Need to disassemble my AK variant (Romanian WASR) to replace the trigger pivot pin. Any advice or warnings? Know a gunsmith in case I get stuck.


----------



## sharon time (Jun 20, 2004)

If you need a gunsmith, I recommond you check out Curtis Keith. He is located in akron. I had a few small isuues with my AR-15. I took it there on Sat. He took care of with no issues. Nice clean shop.
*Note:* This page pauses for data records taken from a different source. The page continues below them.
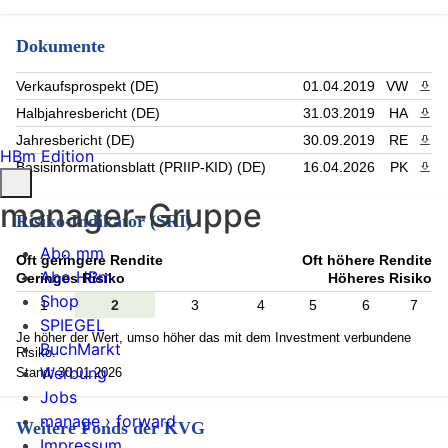
Dokumente
Verkaufsprospekt (DE)
01.04.2019
VW
PDF 
Halbjahresbericht (DE)
31.03.2019
HA
PDF 
Jahresbericht (DE)
30.09.2019
RE
PDF 
HBm Edition
Basisinformationsblatt (PRIIP-KID) (DE)
16.04.2026
PK
PDF 
manager-Gruppe
Risiko-Indikator (SRI)
Abo mm
Oft geringere Rendite
Oft höhere Rendite
Abo HBm
Geringes Risiko
Höheres Risiko
Shop
1
2
3
4
5
6
7
SPIEGEL
Je höher der Wert, umso höher das mit dem Investment verbundene
BuchMarkt
Risiko.
Werbung
Stand: 30.01.2026
Jobs
manage › forward
Weitere Fonds der KVG
Impressum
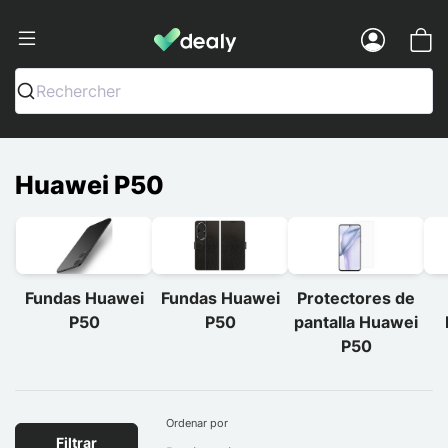
Dealy - Fundas y accesorios para smar
Menu
Rechercher
Huawei P50
Fundas Huawei
Fundas Huawei
Protectores de
P50
P50
pantalla Huawei
P50
Ordenar por
Filtrar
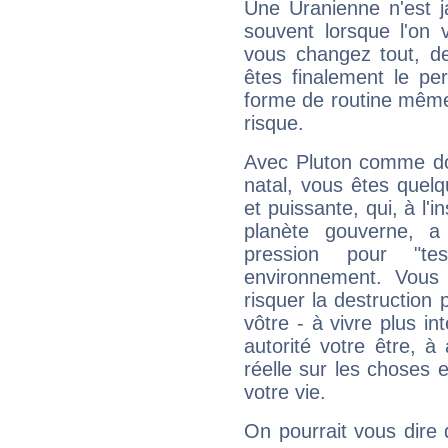
Une Uranienne n'est ja
souvent lorsque l'on v
vous changez tout, de
êtes finalement le pe
forme de routine même s
risque.
Avec Pluton comme do
natal, vous êtes quel
et puissante, qui, à l'
planète gouverne, a
pression pour "t
environnement. Vous 
risquer la destruction 
vôtre - à vivre plus i
autorité votre être, à
réelle sur les choses 
votre vie.
On pourrait vous dire 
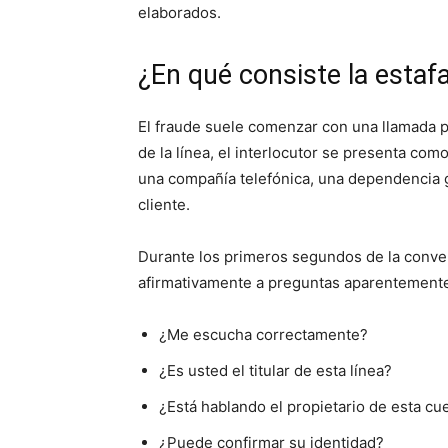
elaborados.
¿En qué consiste la estafa
El fraude suele comenzar con una llamada 
de la línea, el interlocutor se presenta com
una compañía telefónica, una dependencia g
cliente.
Durante los primeros segundos de la conver
afirmativamente a preguntas aparentemente
¿Me escucha correctamente?
¿Es usted el titular de esta línea?
¿Está hablando el propietario de esta cu
¿Puede confirmar su identidad?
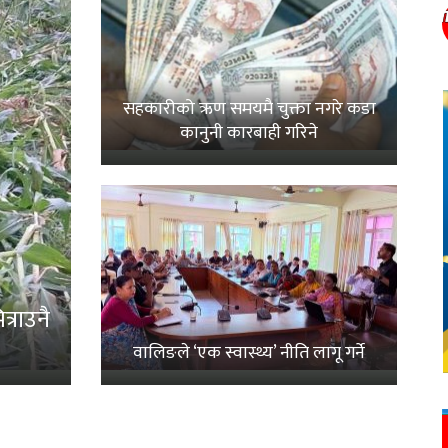
सहकारीको ऋण समयमै चुक्ता नगरे कडा
कानुनी कारबाही गरिने
्राउनै
वालिङले ‘एक स्वास्थ्य’ नीति लागू गर्ने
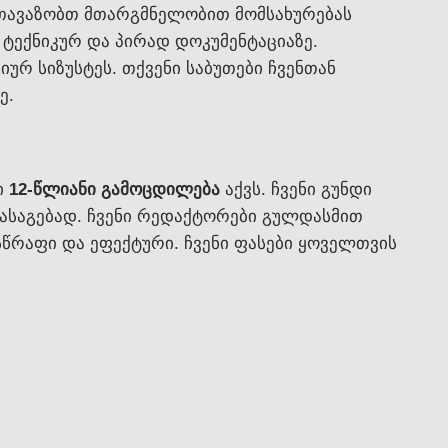
 გთავაზობთ მთარგმნელობით მომსახურებას
 ტექნიკურ და პირად დოკუმენტაციაზე.
რ სიზუსტეს. თქვენი საბუთები ჩვენთან
ე.
ი
12-წლიანი გამოცდილება
აქვს. ჩვენი გუნდი
გასაგებად. ჩვენი რედაქტორები გულდასმით
 სწრაფი და ეფექტური. ჩვენი ფასები ყოველთვის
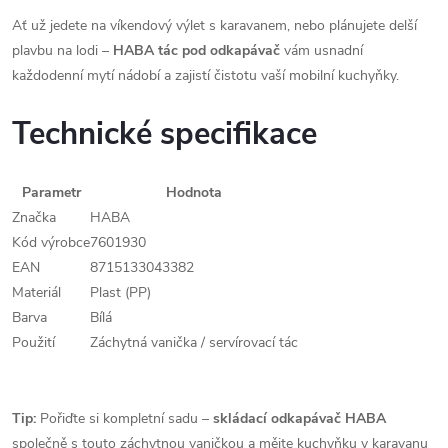
Ať už jedete na víkendový výlet s karavanem, nebo plánujete delší
plavbu na lodi –
HABA tác pod odkapávač
vám usnadní
každodenní mytí nádobí a zajistí čistotu vaší mobilní kuchyňky.
Technické specifikace
Parametr
Hodnota
Značka
HABA
Kód výrobce
7601930
EAN
8715133043382
Materiál
Plast (PP)
Barva
Bílá
Použití
Záchytná vanička / servírovací tác
Tip:
Pořiďte si kompletní sadu –
skládací odkapávač HABA
společně s touto záchytnou vaničkou a mějte kuchyňku v karavanu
Very pleasent to deal with.


----------



## Sharp Charge (Jun 24, 2009)

http://guns.wolfcrews.com/ak47/pdf_files/AKDude_Trigger_Group.pdf


----------



## C.Keith&Co (Aug 28, 2010)

Hey Huntinbull why dont you bring it over ill hook you up !


----------



## Huntinbull (Apr 10, 2004)

@Sharon Time, Curtis is a personal friend of mine. Just figured with how busy he is, I would try to research it and do it by myself. Thanks for the vote of confidence in him though!!! Great guy and a great gunsmith. 

@Sharp Charge, Thanks for a great piece of reference. Appreciate it.

@C.Keith&co, I know you would HBO (help a brother out). Just doing some research.


----------



## sharon time (Jun 20, 2004)

Huntinbull,
I have not know Curtis very long, but when I left his shop I felt like I had just met a life long friend. You know the saying, "you can count your friends on one hand"


----------



## Huntinbull (Apr 10, 2004)

Heck some of my friends only have one hand! 

Seriously though, Curtis is a great guy. One of my best friends in the world.


----------



## Bowhunter57 (Feb 9, 2011)

Huntinbull,
If all else fails, try YouTube. There are some good assembly/disassembly videos there. 
Here's a couple:









Bowhunter57


----------



## C.Keith&Co (Aug 28, 2010)

you guys are gonna make me cry-


----------